The plant grows into a loose clump that tends to spread and cover the surrounding area.
- Flowers appear in clusters with 5 white or soft pink petals depending on the blooming stage and are extremely fragrant, especially during nighttime. Each flower is open for 3 days and 3 nights: it starts out as a male flower (with erect stamens) and then shifts to female (pistils sticking out, petals fold down and the color turns more pinkish). They sit atop the bright green leafage like a crown, from June to September.
- Elongated leaves, 2 to 4 inches long (5 to 10 cm) and 2 inches wide (5 cm) are opposed, and each is marked with 3 to 5 parallel veins.
- When the blooming is over, aerial parts of the plant then begin to dry out entirely.
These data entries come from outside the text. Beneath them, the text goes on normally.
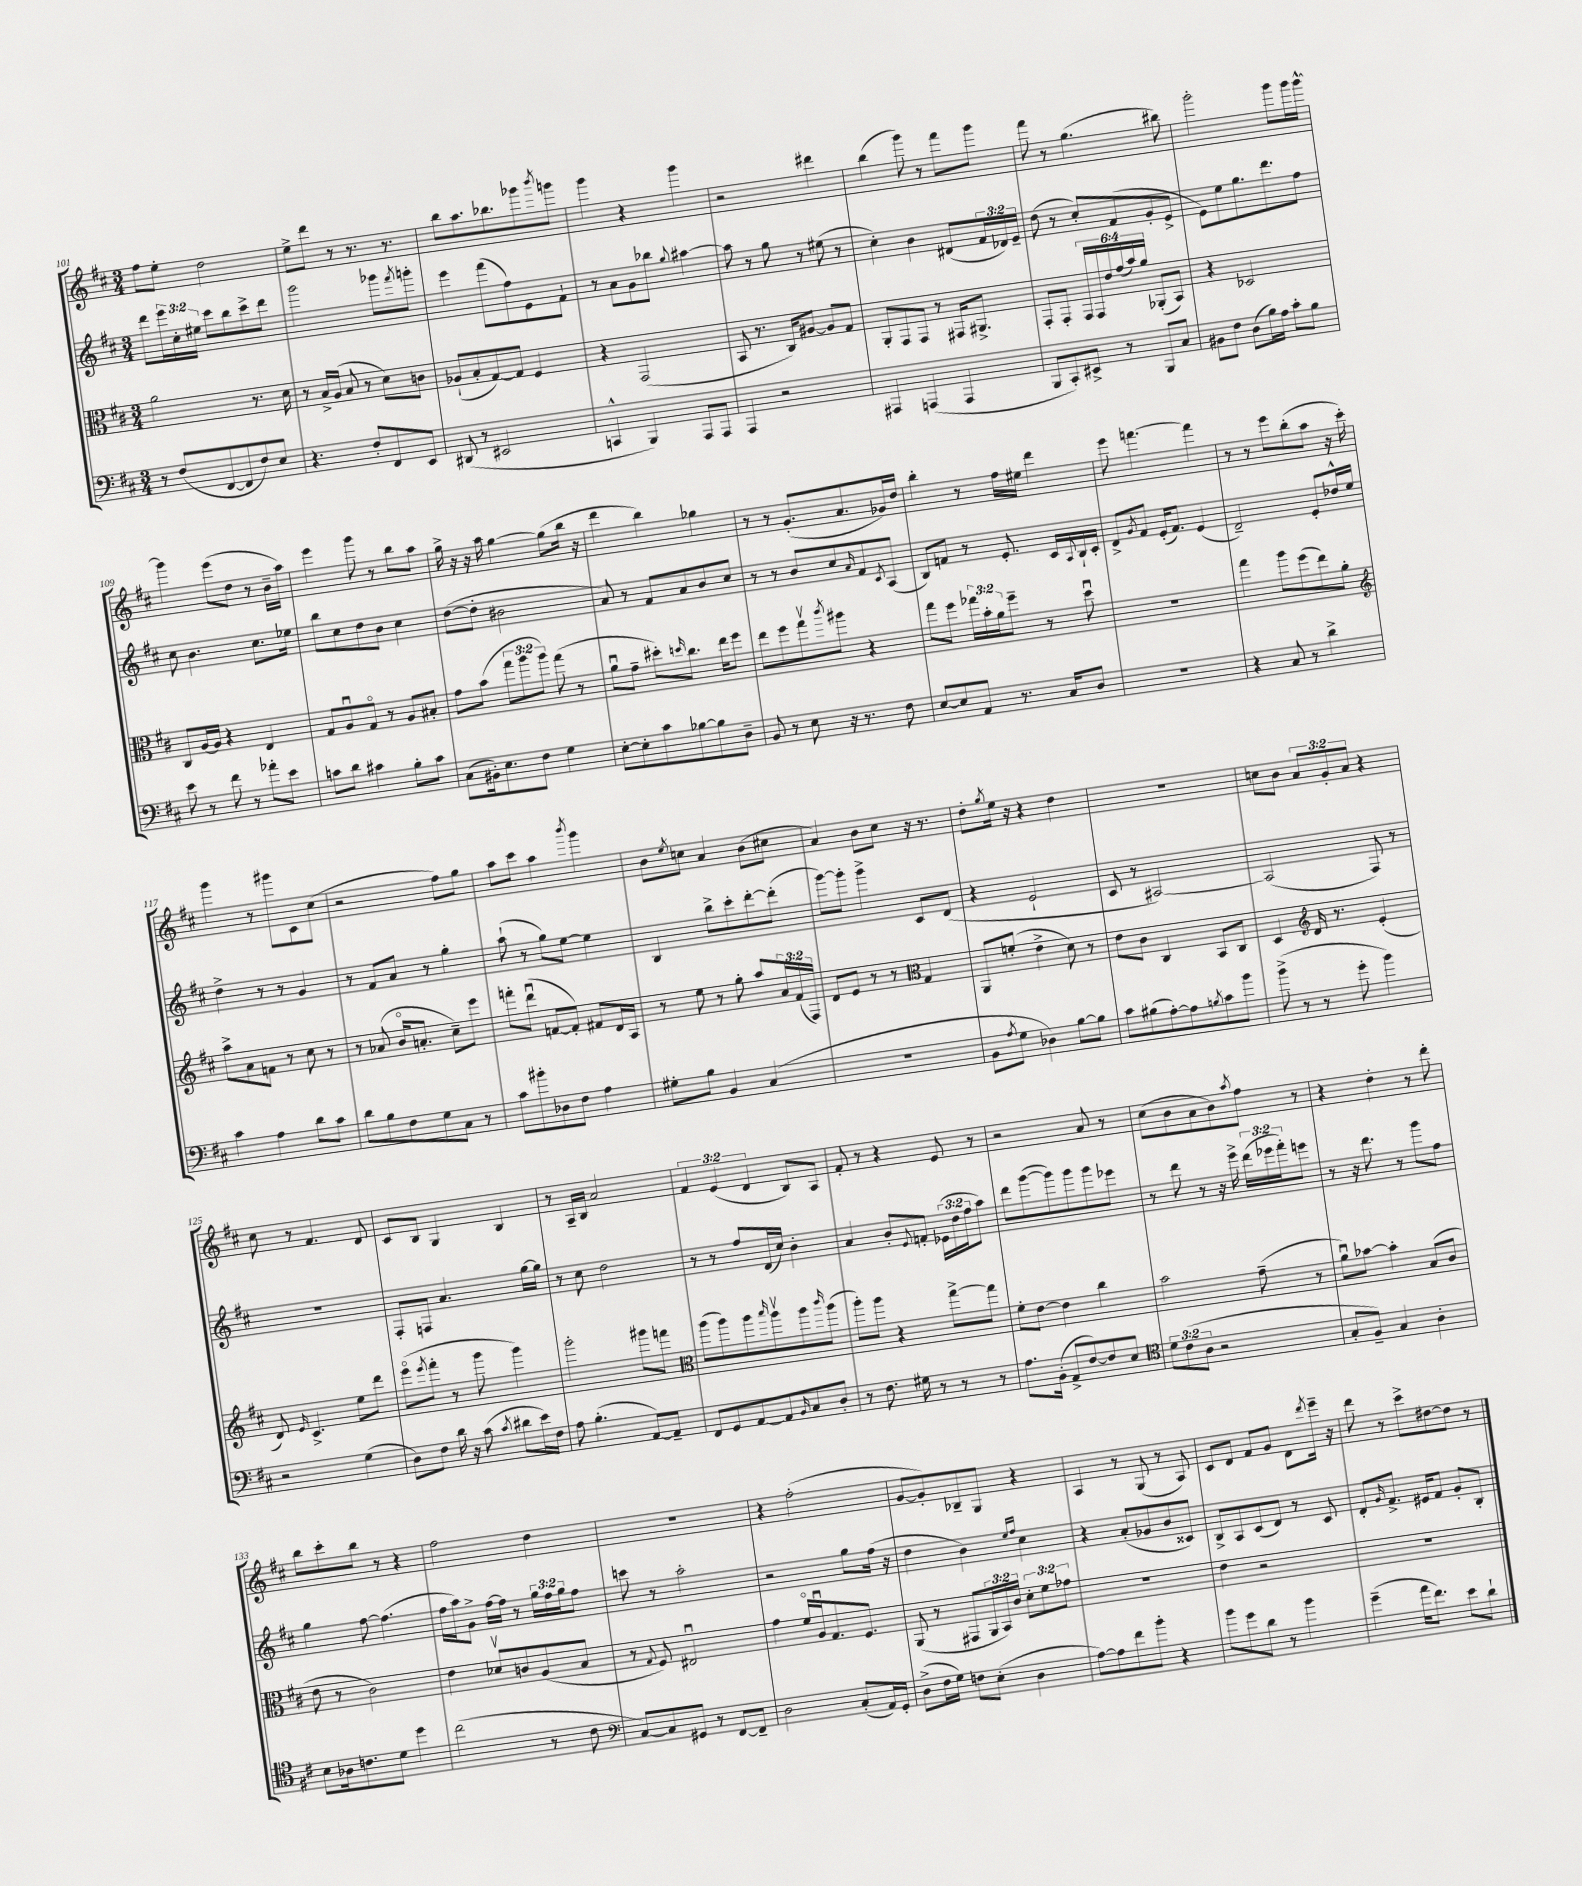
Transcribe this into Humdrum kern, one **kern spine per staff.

**kern	**kern	**kern	**kern
*staff4	*staff3	*staff2	*staff1
*clefF4	*clefC3	*clefG2	*clefG2
*k[f#c#]	*k[f#c#]	*k[f#c#]	*k[f#c#]
*M3/4	*M3/4	*M3/4	*M3/4
8r	2a\	8ddd\L	8ff#\L
(8F#/L	.	24eee\L	8ee'\J
.	.	24cc#'\	.
.	.	24ee#\JJ	.
[8FF#/	.	8ccc#\L	2dd\
8FF#/]	.	8bb\	.
8F#/)	8.r	8ccc#^\	.
8E/J	.	8ddd\J	.
.	16d\	.	.
=	=	=	=
4.r	8r	2ggg\	8ee^\L
.	16B^/LL	.	8ddd\J
.	(16A/JJ	.	.
.	8B/	.	8r
8F#'/L	8r	.	8.r
8FF#/	8d\L)	8ggg-\L	.
.	.	.	8.r
.	.	8qfff#/	.
8EE/J	8c\J	8ggg'\J	.
=	=	=	=
(8DD#/	(8A-`/L	4eee\	8bb\L
8r	8B'/	.	8.aa\
2EE#/	[8G/)	(8fff#\L	.
.	.	.	8.bb-\
.	8G/]J	8ff#\)	.
.	4F#/	8e\	8ggg-\
.	.	.	8qbbb/
.	.	8f#`\J	8ggg\J
=	=	=	=
4CC^^/	4r	8r	4ggg\
.	.	8a\L	.
4BBB/)	(2GG/	8g\	4r
.	.	8bb-\J	.
.	.	8qqgg/	.
8AAA/L	.	[4aa#\	4ggg\
8AAA/J	.	.	.
=	=	=	=
4AAA/	8BB/	8aa#\]	2r
.	8.r	8r	.
2r	.	8gg\	.
.	16C#/LK)	.	.
.	[8A#/J	8r	.
.	8A#/]L	(8ee#\	4ddd#\
.	8G/J	8r	.
=	=	=	=
4AAA#/	8AA'/L	4cc#'\)	(4bb\
.	8GG/	.	.
(4AAA/	8GG/J	4b\	8ggg\)
.	8r	.	8r
4AAA/	16GG#/LK	(8d#/L	8fff#\L
.	8.AA#^/J	.	.
.	.	24f#/L	8ggg\J
.	.	24d-/)	.
.	.	24e~/JJ	.
=	=	=	=
8BBB/L	8GG'/L	(8dd\	8fff#\
8CC#'/)	8GG'/J	8r	8r
8EE#^/J	24GG/LL	8cc#'/L)	(4.gg\
.	24GG/	.	.
.	24e/	.	.
8r	(24g/	(8f#/	.
.	24b/)	.	.
.	24a/JJ	.	.
8BBB/L	(8AA-'/L	8g'/	.
8C#/J	8BB/J)	8e^/J	8bb#\)
=	=	=	=
8BB#\L	4r	8e\L)	2ggg'\
8F#\J	.	8ee\	.
(8D\L	2D-/	8.gg\	.
16B\L)	.	.	.
16A\JJ	.	8.ddd\	.
8c#'\L	.	.	8ggg\L
8B\J	.	8ff#\J	16ggg\L
.	.	.	[16ggg^^\JJ
=	=	=	=
8e\	8C#/L	8cc#\	4ggg\]
8r	[16A/L	4.b\	.
.	16A/]JJ	.	.
8f#\	4r	.	(8eee\L
8r	.	.	8dd\J
8a-'\L	4E/	8.cc#\L	8r
8e\J	.	.	16b~\LL
.	.	16ee-\Jk	16aa\JJ)
=	=	=	=
8c\L	8G/L	8bb\L	4eee\
8d\J	8Au/	8cc#\	.
4c#\	8Go/J	8dd\	8ggg\
.	8r	8b\J	8r
8B'\L	8A/L	4cc#\	8bb\L
8c#\J	8B#'/J	.	8aa\J
=	=	=	=
(8C#\L	8g\L	([8dd\L	16gg^\
.	.	.	16r
16BB#'\k)	(8b\J	8dd'\]J	16r
8.E\	.	.	16aa\
.	12gg\L	2b#\	[4gg\
.	12aa\	.	.
8F#\J	.	.	.
.	12aa\J)	.	.
4G\	(8gg\	.	(8gg\]L
.	8r	.	16bb\Jk
.	.	.	16r
=	=	=	=
[8E'\L	8au\L	8a/)	4ddd\
8E'\]	8g~\J	8r	.
8c#\	8dd#'\L)	8f#/L	4bb\)
.	16qqdd/	.	.
[8B-\	8.cc#\J	8a/	.
8B-\]	.	8b/	4gg-\
.	16ee\LK	.	.
8D~\J	8ff#\J	8cc#/J	.
=	=	=	=
8BB/	8ee\L	8r	8r
8r	8ff#\	8r	8r
8E\	8ggv\	8b/L	(8.g'/L
.	8qccc#/	.	.
16r	8aa#\J	8cc#/	.
8.r	.	.	8.a/
.	.	16qqa/	.
.	4r	8f#/	.
.	.	8qc#/	.
8F#\	.	(8A/J	16g-/L)
.	.	.	16dd/JJ
=	=	=	=
[8E/L	8gg\L	8B/L)	4bb'\
8E/]	8ff#\J	8f/J	.
8AA/J	24gg-\LL	8r	8r
.	24b'\	.	.
.	24a\J	.	.
8.r	8ff#~\J	8.e'/	16ff#\LL
.	.	.	16ee#\JJ
.	8r	.	4ddd\
16C#/LK	.	16c#/LL	.
.	.	8qqA/	.
8D/J	8ddu\	16B`/	.
.	.	16c#'/JJ	.
=	=	=	=
2.r	2.r	8d^/L	8eee\
.	.	8qg/	.
.	.	8f#/J	[4.fff\
.	.	(16e'/LK	.
.	.	8.f#/J)	.
.	.	(4e/	4fff\]
=	=	=	=
4r	4gg\	2d~/)	8r
.	.	.	8r
8C#/	8aa\L	.	8eee\L
8r	(8ff#\	.	(8bb'\
4d^\	8ee\)	8e'/L	8aa\J
.	8a'\J	16dd-^^/L	16r
.	.	16ee/JJ	16ccc#'\)
=	=	=	=
*	*clefG2	*	*
4c#\	8aa^\L	4dd^\	4ggg\
.	8a\	.	.
4A\	8f\J	8r	8r
.	8r	8r	8ggg#\L
8d\L	8cc#\	4g/	8c#\
8c#\J	8r	.	(8cc#\J
=	=	=	=
8d\L	8r	8r	2r
8B\	(8a-/	8f#/L	.
8F#\	16bo/LK	8a/J	.
.	8.a'/J	.	.
8G\	.	8r	.
8C#\J	8cc#~\L)	4gg'\	8ff#\L)
8r	8eee\J	.	8gg\J
=	=	=	=
8c#\L	8fff'\L	(8aa`\	8aa\L
8b#'\	(8dddu\J	8r	8ccc#\J
8D-\	[8f/L	8gg\L)	4aa\
8F#\J	8f'/]J)	[8ee\J	.
.	.	.	8qbbb/
4A\	8f#/L	4ee\]	4ggg\
.	16d/L	.	.
.	16A/JJ	.	.
=	=	=	=
8G#'\L	8r	4B/	8b\L
.	.	.	8qee/
8B\J	8ee\	.	8cc\J
4BB/	8r	8bb^\L	4a/
.	8gg'\	8ccc#'\	.
(4C#/	8aa/L	[8ddd'\	(8b\L
.	24a/L	(8ddd'\]J	8cc#\J
.	(24f#/	.	.
.	24F#/JJ)	.	.
=	=	=	=
2.r	8d/L	[8ggg\L)	4a/)
.	8e/J	8ggg'\]J	.
.	8r	4ggg^\	8b\L
.	8r	.	8cc#\J
*	*clefC3	*	*
.	4G/	8c#/L	16r
.	.	.	8.r
.	.	(8d/J	.
=	=	=	=
8BB\L	8AA/L	4r	8dd'\L
8qA/	.	.	8qgg/
8G\J	(8f'/J	.	16ee\Jk
.	.	.	16r
4D-\)	4e^\	2e`/	4r
[8B\L	8d\)	.	4dd\
8B\]J	8r	.	.
=	=	=	=
8c#\L	8e\L	8c#/	2.r
(8B#\	8c#\J	8r	.
[8A'\)	4C#/	[2A#/)	.
8A\]	.	.	.
8qB/	.	.	.
8c#\	8BB/L	.	.
8b\J	8C#/J	.	.
=	=	=	=
(8b^\	4D/	(2A#/]	8cc\L
8r	.	.	8b\J
*	*clefG2	*	*
8r	16d/	.	12a/L
.	8.r	.	.
.	.	.	12g'/
8g'\	.	.	.
.	.	.	12a/J
4b\)	(4e'/	8F#/)	4r
.	.	8r	.
=	=	=	=
2r	8d/)	2.r	8cc#\
.	16qqe/	.	.
.	4.c#^/	.	8r
.	.	.	4.f#/
(4G\	8ee\L	.	.
.	8ddd\J	.	8d/
=	=	=	=
8D\L)	(8eeeo\L	8F#'/L	8c#/L
.	8qeee/	.	.
8F#\J	8fff#'\J	8F/J	8B/J
16d\	8r	4.a/	4G/
16r	.	.	.
(8c#\	8ggg\	.	.
8qc#/	.	.	.
8d#\L	4ggg\)	.	4B/
16e\L)	.	[16gg\LL	.
16F#\JJ	.	16gg\]JJ	.
=	=	=	=
8A\	2ggg'\	8r	8r
(4.B'\	.	8cc#\	16A~/LL
.	.	.	16B/JJ
.	.	2dd\	2a/
[8AA/L)	8ggg#\L	.	.
8AA~/]J	8fff\J	.	.
=	=	=	=
*	*clefC3	*	*
8FF#/L	(8aa\L	8r	6f#/
8GG/	8aa\)	8r	.
.	.	.	(6e/
[8AA/	8aa\	8ff#/L	.
.	.	.	6d/
.	16qqbb/	.	.
8AA/]	8aav\	(16d/L	.
.	.	16cc#/JJ)	.
16qqBB/	.	.	.
8C#/	8aa\	4b'\	8B/L)
.	16qqccc#/	.	.
8D'/J	(8aa\J	.	8A/J
=	=	=	=
8r	8aa'\L)	4a/	8f#'/
8.F#\	8aa\J	.	8r
.	4r	8b'/L	4r
16G#\	.	.	.
.	.	8qqe/	.
8r	.	8f'/J	.
8r	[8gg^\L	(24e-\LL	8e/
.	.	24dd\	.
.	.	24ff#\J	.
8r	8gg\]J	8aa\J)	8r
=	=	=	=
8.A\L	8f#'\L	8ddd\L	2r
.	[8e\J	([8ggg\	.
(16BB'\Jk	.	.	.
8AA^/L	4e\]	8ggg\])	.
[8F#/)	.	8ggg\	.
8F#/]	4cc#\	8ggg\	8a/
8E/J	.	8eee-\J	8r
=	=	=	=
*clefC4	*	*	*
12d\L	2b\	8r	(8cc#\L
(12c#\	.	.	.
.	.	8ddd\	8b\
12A\J	.	.	.
2r	.	8r	8a\
.	.	16r	8b\)
.	.	16eee^\	.
.	.	.	8qaa/
.	(8g~\	(24ddd\LL	8ff#\J
.	.	24eee-\	.
.	.	24fff#'\J)	.
.	8r	8eee\J	8r
=	=	=	=
8G'/L	8au\L)	8r	4r
8F#~/J)	[8b-\J	16r	.
.	.	8.ddd\	.
4G/	4b-'\]	.	4dd'\
.	.	8r	.
4A'\	(8B/L	8ggg\L	8r
.	8c#/J	8ff#\J	8ddd'\
=	=	=	=
8B\L	8e\	4gg\	8bb\L
16A-\k	8r	.	8ccc#'\
8.c\	.	.	.
.	2c#\)	[8ff#\	8bb\J
8d\J	.	(4.ff#\]	8r
4dd\	.	.	4r
=	=	=	=
(2cc#\	4e\	16ff#\LL	2ff#\
.	.	16aa\J)	.
.	.	8g^\J	.
.	8d-v/L	[16ff#\LL	.
.	.	16ff#\]JJ	.
.	8c/	8r	.
8r	(8A/	24gg\LL	4dd\
.	.	24ff#\	.
.	.	24gg\J	.
8c#\	8B/J	8ff#\J	.
=	=	=	=
*clefF4	*	*	*
[8C#/L)	8r	8ccc\	2.r
.	8qqG/	.	.
8C#/]	8F#/)	8r	.
8GG#/J	2E#u/	2aa'\	.
8r	.	.	.
[8FF#/L	.	.	.
8FF#~/]J	.	.	.
=	=	=	=
2D\	4g\	2r	4r
.	16f#o/LL	.	(2ff#'\
.	16Au/J	.	.
.	8.G/	.	.
(8C#'/L	.	8gg\L	.
.	8.F#/J	.	.
16AA/L)	.	(16ff#\Jk	.
16GG'/JJ	.	16r	.
=	=	=	=
(8D^\L	(8AA/	4dd\	[8g/L
16F#\L	8r	.	8g'/])
16G\JJ)	.	.	.
8F\L	8GG#/L	4b\)	8B-~/
(8E'\J	24AA/L	.	8G/J
.	24BB/)	.	.
.	24c#/JJ	.	.
.	.	16qqee/LL	.
.	.	16qqff#/JJ	.
4D\	12d'\L	4cc#\	4r
.	12f#\	.	.
.	12g-\J	.	.
=	=	=	=
[8A\L)	2.r	4r	4A/
8A\]	.	.	.
8f#\	.	(8a'/L	8r
8b'\J	.	8g-/	(8G/
4r	.	8b/	8r
.	.	8c##/J)	8A/)
=	=	=	=
8b\L	4e\	8B^/L	8c#/L
8g\	.	8A/	8d/J
8d\J	2r	(8c#/	8f#/L
8r	.	8d/J)	8g/J
4b\	.	8r	8d\L
.	.	.	8qddd/
.	.	8c#/	16eee~\Jk
.	.	.	16r
=	=	=	=
(4g~\	2.r	8d'/L	8ddd\
.	.	16qqg/	.
.	.	8.f#^/J	8r
16a\LK	.	.	8ccc#^\L
8.f#\J)	.	16e#/LK	.
.	.	8f#/J	[8dd#\
8e\L	.	8g'/L	8dd#\]J
8d`\J	.	8B'/J	8r
==	==	==	==
*-	*-	*-	*-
That’s the sign that rhizomes are ready to harvest. These roots are reddish-brown and when you cut them, the wound turns yellow.
How to use saponaria?
Releasing the saponin contained in the roots is pretty straightforward: crush the roots and soak them in lukewarm water. It’ll form a nice lather when you start using the water. After filtering, the result is a mild laundry detergent that’s perfect for wool, does a great job whitening and removing greasy stains from laundry, and can also serve to wash the dishes. Saponaria extract also makes for a soft face and hair soap.
2- Soap nuts
Soap nuts are actually only the pericarp, or flesh, that encases the seed itself of the Sapindus plant. This is a short deciduous tree that spread to the warm temperate and tropical regions of Asia and North America. Two species in particular, mukorossi and trifoliatus (which has smaller nuts) are capable of growing in poor soil. They’re planted in great numbers along roads in India and Nepal. Harvesting fruits from these roadside trees is a way for locals to add to their income, use for their own needs or package for export. Indeed, several industries have uses for large amounts of saponosides. The trees themselves help fight against soil erosion.
How to use soap nuts?
Simply toss in 4 to 8 soap husks along with the laundry in the wash, and as long as the temperature of the water is warmer than 85°F / 30°C. It’ll replace your normal laundry powder quite well. Each nut can be used several times: 3 times if the wash is at 85°F/30°C, two times if the temperature is 105°F/40°C, but only once if it’s a high-temperature wash (195°F/90°C).
Saponin is also a natural insecticide, fungicide, and a growth stimulant for plants in your garden! It’s perfect to fight off parasites such as aphids. For pets, you can use it as an insecticide against fleas and ticks; it’ll also make their fur as soft as silk!